My boyfriend and two of my girlfriends visited me along with my aunt and cousin. My parents visited me too. I was so lonely, though. For the following week I spent my time in the mental wing of the children's hospital. I wanted to be a bitch. I refused to talk to anyone during the first few days, and I threw things at a nurse who would force me to talk about things that were of no use to me. I was assigned to solitary confinement for a whole night and a day. I knew that I had gone crazy for sure and I had to stop. The doctors tested me several times and told my parents that I had bipolar disorder/manic depression and attention deficit disorder. I didn't like those words at all.
I was given a medication to control my moods and my sleeplessness, and I participated with group discussion and made a few friends. One particular patient turned out to be my soul mate. I spent my time soul searching and praying like I never had before. I couldn't believe the progress my faith had given me. I was a little discouraged because people had come and gone from the hospital's care, and I was still in my room, waiting to go home!
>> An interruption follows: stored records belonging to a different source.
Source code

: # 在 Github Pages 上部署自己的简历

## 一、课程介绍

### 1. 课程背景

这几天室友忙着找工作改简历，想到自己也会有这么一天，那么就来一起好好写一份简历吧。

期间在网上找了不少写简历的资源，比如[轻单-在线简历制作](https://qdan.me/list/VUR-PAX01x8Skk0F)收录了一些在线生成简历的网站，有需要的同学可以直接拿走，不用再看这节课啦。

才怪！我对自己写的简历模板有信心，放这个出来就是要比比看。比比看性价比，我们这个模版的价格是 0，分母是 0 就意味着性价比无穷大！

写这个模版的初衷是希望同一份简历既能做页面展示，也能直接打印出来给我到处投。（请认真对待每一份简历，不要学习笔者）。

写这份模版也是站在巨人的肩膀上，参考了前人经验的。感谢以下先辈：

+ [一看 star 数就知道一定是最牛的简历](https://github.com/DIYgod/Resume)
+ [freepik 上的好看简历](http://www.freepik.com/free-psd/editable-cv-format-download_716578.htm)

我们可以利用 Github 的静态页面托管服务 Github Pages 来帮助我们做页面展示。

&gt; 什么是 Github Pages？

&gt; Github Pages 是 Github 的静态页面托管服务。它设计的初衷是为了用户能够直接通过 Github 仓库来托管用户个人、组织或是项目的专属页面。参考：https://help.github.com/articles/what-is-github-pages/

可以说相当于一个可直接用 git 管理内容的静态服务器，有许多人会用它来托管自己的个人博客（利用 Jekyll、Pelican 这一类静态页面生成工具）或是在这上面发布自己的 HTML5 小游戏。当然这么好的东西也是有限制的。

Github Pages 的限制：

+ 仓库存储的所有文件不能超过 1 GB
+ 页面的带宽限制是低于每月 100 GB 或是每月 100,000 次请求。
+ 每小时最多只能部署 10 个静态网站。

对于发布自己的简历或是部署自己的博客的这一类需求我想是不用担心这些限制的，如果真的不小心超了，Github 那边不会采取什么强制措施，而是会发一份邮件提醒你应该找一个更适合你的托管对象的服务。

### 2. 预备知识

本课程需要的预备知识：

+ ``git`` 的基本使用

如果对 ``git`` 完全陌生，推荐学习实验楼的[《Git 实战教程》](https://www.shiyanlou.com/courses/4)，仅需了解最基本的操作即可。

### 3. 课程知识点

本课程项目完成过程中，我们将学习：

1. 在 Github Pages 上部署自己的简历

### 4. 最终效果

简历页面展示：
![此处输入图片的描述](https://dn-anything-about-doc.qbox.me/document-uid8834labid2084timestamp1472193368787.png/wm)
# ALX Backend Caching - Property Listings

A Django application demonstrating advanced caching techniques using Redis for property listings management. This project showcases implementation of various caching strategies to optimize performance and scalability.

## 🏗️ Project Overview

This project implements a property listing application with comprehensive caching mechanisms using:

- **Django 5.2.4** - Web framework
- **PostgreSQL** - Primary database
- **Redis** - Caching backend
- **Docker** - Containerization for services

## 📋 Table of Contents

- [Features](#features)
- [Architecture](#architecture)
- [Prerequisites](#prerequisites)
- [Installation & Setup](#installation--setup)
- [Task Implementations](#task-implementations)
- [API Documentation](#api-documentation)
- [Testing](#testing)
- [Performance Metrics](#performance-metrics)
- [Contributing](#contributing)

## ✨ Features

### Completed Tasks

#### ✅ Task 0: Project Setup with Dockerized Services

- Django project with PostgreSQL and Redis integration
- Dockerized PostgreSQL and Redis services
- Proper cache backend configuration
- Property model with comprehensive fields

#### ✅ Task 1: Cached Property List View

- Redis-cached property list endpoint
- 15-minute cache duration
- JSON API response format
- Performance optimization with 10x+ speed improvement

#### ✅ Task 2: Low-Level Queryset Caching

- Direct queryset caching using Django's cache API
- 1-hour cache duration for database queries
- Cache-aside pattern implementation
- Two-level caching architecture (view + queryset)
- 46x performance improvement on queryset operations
Nevertheless, I did come home! It took a year, lots of counseling, and different types of medication. I can now actually say that I like what goes through my head most of the time, and I use my differences to my advantage. One of my best friends was depressed and took some of the same measures that I took to get better. I felt very guilty, like I was a major influence in her sadness. She is also doing much better now. When I look back on the past year and all the years that added to it, I try to think to myself, the world would be totally different without me and I'm happy with what I have done to become happy. Life is different from just birth and death. Every person has a reason to live, and life is far too short to waste trying to figure everything out since you won't be able to. I hope no one has to go through what I went through to find that out.